→ Stated goal 1
List the relatives who, according to the forum post, decided to stop by at 8pm this past week.

→ Supplied text
Newly Frustrated Mother — The Bump
Babies: 0 - 3 Months

Newly Frustrated Mother

I gave birth to my son a little over a month ago. My husband and I are still trying to navigate this thing called parenting while living with my parents as we attempt to get our things in order and find a new place (old place raised the rent to an amount we were unable to afford and my parents offered to let us stay).  While we are incredibly grateful that our son is already loved immensely, we want to try and figure out our son and his cues. We do not want to rely or push things off onto anyone else.

With that being said, I have had some issues with my son in the recent weeks deciding that he doesn't want to sleep at night. The scenario plays out like this: I think my son is sleeping (eyes close & seems like he's already dreaming), I put him into the bassinet for the night, about 10-20 minutes later he wakes up crying/screaming. This goes on about 7-8 times over the course of a few hours. The only thing that seems to quiet him is to be held and/or rocked to sleep. The problem with this is that I cannot imagine holding/rocking him all night long, get no sleep myself, then try to take care of him the following day on zero sleep.

Now here is where the problems have begun. Every one seems to have THE solution on how to deal with this: swaddle him, warm milk, warm bath, warm bath then warm milk, try talking to him, etc. I have tried all of these options but when I tell people I have already tried their suggestion and it does not work I am met with some form of disbelief.

This past week when my aunt, uncle, cousins, and grandmother all decided that they wanted to stop by at 8pm and my son was screaming crying in his crib, I attempted to console him by talking to him and rubbing his stomach and head while they were all outside chit-chatting. This did NOTHING to calm him. They all came back inside and while my grandmother was on the way to use the restroom, she talked to him from the doorway of his nursery and calmed down for a minute. Now I attribute this to the fact that he had been crying for a good 5-10 minutes already and was taking a breath. In that moment, my grandmother stated "See! You just need to talk to him." I became frustrated with having very little sleep, the crying from my baby, the family who came over late in the evening, and the constant advice. When I told them no, that wasn't the case, my grandmother told my mother "She doesn't get it" to which my mother replied "No, she doesn't." When they said that (in front of everyone), I was so hurt.

I talked to my mother about this comment the following day and she said that I always have some sort of reply when someone tries to offer advice. I explained that often times I have already tried the advice and it hasn't worked but they haven't seen me try it so they think I am just writing them off.

I feel as though I am not taken seriously because I am a new mother and I have no experience. I also believe that my mother was expecting me to be asking for her help more than I do. Could she be offended that I am not asking for help? Am I in the wrong because I want to try things my own way?

Dataset excerpts
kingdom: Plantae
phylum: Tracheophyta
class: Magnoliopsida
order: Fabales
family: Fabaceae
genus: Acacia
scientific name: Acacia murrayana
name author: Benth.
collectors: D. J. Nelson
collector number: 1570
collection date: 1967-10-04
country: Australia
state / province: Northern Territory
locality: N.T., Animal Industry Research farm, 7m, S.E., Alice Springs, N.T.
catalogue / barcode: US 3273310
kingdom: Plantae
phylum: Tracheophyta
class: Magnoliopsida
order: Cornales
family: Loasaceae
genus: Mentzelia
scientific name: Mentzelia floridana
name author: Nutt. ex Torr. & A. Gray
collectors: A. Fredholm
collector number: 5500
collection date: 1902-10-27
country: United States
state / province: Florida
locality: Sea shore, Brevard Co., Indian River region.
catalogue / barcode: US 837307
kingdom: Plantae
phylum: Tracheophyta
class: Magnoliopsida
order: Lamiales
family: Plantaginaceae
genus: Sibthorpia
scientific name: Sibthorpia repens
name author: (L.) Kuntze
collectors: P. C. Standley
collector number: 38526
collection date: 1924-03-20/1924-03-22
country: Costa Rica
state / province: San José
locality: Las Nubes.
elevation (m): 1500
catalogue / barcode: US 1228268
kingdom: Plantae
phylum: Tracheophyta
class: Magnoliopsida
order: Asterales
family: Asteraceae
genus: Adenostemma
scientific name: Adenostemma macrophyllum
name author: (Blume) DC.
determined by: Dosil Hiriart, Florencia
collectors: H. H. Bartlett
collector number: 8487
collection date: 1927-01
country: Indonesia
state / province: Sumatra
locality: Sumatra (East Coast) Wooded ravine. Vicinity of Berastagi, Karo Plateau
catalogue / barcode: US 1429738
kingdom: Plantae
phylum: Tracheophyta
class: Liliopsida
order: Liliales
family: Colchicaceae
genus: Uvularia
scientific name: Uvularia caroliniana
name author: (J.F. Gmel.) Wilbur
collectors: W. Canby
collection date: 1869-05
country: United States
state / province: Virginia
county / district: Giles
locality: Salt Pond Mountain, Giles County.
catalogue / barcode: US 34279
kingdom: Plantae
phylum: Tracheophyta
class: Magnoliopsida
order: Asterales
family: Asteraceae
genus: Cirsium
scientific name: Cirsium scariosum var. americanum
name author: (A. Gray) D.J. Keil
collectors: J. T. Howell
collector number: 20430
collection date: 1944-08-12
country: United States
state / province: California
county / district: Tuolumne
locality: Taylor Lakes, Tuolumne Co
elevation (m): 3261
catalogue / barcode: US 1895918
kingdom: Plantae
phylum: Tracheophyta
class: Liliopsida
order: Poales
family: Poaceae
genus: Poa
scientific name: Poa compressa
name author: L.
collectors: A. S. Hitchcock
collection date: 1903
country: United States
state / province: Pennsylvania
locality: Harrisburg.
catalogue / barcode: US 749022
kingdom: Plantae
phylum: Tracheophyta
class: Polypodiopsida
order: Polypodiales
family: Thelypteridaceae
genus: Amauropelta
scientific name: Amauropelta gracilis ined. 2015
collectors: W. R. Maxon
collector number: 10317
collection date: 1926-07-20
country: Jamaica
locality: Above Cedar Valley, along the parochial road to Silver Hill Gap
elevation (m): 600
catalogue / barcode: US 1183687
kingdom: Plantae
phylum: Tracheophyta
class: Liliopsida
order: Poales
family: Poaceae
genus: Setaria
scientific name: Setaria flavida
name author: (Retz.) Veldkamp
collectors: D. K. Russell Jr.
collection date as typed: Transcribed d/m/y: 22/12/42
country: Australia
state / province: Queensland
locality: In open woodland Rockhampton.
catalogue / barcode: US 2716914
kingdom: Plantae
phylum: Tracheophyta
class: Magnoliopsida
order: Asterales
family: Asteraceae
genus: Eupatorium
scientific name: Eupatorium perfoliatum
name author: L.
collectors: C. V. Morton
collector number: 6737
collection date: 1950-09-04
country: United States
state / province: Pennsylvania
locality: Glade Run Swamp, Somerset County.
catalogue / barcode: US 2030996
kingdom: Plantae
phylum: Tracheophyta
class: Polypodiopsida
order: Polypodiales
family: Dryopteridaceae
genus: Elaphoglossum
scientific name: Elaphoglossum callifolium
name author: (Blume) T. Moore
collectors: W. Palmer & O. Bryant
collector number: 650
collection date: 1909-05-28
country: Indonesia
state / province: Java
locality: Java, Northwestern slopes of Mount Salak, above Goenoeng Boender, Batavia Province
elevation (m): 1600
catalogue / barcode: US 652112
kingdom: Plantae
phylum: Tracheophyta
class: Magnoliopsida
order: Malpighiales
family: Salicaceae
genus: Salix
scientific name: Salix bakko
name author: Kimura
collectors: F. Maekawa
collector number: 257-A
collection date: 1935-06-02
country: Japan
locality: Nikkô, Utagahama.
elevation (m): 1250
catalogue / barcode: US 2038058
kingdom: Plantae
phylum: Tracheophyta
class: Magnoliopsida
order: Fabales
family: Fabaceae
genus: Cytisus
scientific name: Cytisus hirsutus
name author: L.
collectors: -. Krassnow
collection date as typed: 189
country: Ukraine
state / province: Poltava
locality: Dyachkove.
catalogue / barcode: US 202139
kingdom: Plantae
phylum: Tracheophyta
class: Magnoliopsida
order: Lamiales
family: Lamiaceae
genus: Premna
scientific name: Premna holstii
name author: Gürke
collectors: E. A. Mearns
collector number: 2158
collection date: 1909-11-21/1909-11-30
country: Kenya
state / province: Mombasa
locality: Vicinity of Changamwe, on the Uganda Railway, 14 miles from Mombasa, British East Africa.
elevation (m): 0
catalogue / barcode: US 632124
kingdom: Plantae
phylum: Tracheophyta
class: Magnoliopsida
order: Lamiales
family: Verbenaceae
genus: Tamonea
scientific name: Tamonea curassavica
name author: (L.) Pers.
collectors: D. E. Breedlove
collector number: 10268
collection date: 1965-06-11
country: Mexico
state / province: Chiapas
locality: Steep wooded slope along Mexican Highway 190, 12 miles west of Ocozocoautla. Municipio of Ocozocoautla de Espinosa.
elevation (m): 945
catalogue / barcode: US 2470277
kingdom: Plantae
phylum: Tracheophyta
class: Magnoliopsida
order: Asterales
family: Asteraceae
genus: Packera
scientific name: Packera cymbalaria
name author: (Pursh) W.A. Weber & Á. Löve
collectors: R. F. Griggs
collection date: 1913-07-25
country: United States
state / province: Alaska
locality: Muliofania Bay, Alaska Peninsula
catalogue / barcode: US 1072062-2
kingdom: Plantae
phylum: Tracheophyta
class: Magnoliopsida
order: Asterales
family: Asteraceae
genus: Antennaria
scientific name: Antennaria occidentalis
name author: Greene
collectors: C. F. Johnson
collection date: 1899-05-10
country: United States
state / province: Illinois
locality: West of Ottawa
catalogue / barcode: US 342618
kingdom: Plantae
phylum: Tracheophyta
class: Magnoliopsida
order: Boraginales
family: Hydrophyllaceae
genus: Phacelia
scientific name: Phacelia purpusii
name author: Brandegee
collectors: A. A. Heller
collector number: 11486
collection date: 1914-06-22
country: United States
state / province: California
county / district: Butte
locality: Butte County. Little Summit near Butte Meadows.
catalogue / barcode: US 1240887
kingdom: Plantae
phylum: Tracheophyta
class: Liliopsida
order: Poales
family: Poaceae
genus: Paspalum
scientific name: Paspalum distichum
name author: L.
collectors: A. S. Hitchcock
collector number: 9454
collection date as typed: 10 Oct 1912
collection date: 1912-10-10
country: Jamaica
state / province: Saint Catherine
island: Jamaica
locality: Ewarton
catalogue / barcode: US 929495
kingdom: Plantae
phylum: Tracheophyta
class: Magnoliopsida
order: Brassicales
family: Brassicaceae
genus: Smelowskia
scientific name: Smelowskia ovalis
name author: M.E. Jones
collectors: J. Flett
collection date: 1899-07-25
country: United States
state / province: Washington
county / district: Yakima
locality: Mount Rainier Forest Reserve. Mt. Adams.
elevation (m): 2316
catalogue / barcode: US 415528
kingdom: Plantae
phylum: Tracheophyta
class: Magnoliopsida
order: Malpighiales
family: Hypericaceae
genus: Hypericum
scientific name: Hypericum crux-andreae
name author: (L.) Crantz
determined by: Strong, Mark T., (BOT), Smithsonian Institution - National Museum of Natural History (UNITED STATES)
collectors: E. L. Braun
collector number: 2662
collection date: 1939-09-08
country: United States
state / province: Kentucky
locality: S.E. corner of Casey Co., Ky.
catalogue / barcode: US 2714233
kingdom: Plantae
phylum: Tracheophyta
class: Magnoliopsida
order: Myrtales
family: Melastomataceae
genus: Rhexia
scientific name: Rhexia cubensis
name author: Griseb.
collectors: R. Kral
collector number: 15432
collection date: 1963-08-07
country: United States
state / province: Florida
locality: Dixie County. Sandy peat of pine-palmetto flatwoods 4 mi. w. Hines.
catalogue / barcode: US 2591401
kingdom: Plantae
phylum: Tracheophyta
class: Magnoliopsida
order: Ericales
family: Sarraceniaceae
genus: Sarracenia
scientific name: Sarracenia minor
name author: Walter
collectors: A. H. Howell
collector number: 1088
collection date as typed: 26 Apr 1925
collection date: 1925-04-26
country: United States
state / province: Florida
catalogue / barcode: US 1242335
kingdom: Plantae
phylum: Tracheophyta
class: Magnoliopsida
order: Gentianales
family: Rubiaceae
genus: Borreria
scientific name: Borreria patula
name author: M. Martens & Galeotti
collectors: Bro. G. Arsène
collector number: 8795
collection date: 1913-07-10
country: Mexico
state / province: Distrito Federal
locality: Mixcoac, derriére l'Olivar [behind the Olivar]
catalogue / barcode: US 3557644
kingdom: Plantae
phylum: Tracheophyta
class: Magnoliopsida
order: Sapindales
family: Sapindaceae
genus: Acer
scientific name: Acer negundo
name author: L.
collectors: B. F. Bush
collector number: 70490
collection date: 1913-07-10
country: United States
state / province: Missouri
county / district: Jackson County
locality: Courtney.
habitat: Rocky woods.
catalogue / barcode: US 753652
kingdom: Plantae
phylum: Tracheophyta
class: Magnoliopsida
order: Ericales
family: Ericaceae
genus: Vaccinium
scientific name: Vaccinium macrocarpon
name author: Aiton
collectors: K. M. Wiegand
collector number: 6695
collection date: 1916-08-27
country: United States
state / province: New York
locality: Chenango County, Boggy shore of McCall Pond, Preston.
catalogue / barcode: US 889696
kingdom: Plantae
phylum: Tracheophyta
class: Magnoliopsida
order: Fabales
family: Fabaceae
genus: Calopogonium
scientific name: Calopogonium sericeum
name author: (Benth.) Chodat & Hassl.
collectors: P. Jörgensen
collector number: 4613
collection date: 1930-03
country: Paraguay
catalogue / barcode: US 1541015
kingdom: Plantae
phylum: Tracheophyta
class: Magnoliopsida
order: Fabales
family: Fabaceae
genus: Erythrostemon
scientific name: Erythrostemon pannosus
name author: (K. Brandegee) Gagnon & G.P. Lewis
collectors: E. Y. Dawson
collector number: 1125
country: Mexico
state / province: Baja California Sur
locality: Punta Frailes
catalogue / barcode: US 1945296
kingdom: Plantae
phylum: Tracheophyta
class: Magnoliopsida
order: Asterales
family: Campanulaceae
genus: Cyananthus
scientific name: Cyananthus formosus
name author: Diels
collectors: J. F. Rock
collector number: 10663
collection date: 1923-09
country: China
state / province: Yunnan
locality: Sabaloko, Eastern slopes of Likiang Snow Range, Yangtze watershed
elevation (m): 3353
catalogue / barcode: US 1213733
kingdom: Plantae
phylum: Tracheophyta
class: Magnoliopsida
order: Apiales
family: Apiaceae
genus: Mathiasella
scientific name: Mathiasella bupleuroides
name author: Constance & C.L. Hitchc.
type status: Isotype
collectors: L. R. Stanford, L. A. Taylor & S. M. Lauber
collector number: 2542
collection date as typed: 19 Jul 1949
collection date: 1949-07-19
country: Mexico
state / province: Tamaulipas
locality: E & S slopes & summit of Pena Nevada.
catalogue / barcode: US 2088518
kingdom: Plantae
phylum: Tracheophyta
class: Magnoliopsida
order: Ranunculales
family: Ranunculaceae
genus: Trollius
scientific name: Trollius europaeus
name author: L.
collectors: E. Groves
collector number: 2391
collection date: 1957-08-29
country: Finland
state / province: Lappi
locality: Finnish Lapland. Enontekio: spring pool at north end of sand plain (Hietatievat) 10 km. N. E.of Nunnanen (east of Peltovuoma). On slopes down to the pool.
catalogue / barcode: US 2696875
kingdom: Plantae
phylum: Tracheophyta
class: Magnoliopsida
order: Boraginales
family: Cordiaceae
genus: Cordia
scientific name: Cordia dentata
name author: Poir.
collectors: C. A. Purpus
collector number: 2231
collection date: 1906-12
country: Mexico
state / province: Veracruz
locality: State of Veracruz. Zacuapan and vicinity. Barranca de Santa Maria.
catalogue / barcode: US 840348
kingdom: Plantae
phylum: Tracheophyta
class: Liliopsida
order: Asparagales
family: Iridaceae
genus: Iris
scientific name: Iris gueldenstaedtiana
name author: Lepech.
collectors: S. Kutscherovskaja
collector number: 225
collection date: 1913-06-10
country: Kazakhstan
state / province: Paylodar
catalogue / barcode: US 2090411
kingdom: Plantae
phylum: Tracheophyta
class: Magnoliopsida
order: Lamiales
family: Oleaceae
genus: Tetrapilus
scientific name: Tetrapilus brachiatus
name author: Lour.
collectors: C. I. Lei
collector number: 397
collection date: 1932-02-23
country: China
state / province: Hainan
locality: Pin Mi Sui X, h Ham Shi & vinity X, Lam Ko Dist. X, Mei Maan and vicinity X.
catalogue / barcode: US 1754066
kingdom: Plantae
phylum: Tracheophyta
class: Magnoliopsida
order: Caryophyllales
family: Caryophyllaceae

→ Stated goal 2
Return, unchanged, the lines of the specimen sheet entries starting at the line that contains "elevation (m): 1250" and ending at the line that contains "catalogue / barcode: US 202139", with both of those lines included.

→ Written answer 1
Aunt, uncle, cousins, grandmother

→ Written answer 2
elevation (m): 1250
catalogue / barcode: US 2038058
kingdom: Plantae
phylum: Tracheophyta
class: Magnoliopsida
order: Fabales
family: Fabaceae
genus: Cytisus
scientific name: Cytisus hirsutus
name author: L.
collectors: -. Krassnow
collection date as typed: 189
country: Ukraine
state / province: Poltava
locality: Dyachkove.
catalogue / barcode: US 202139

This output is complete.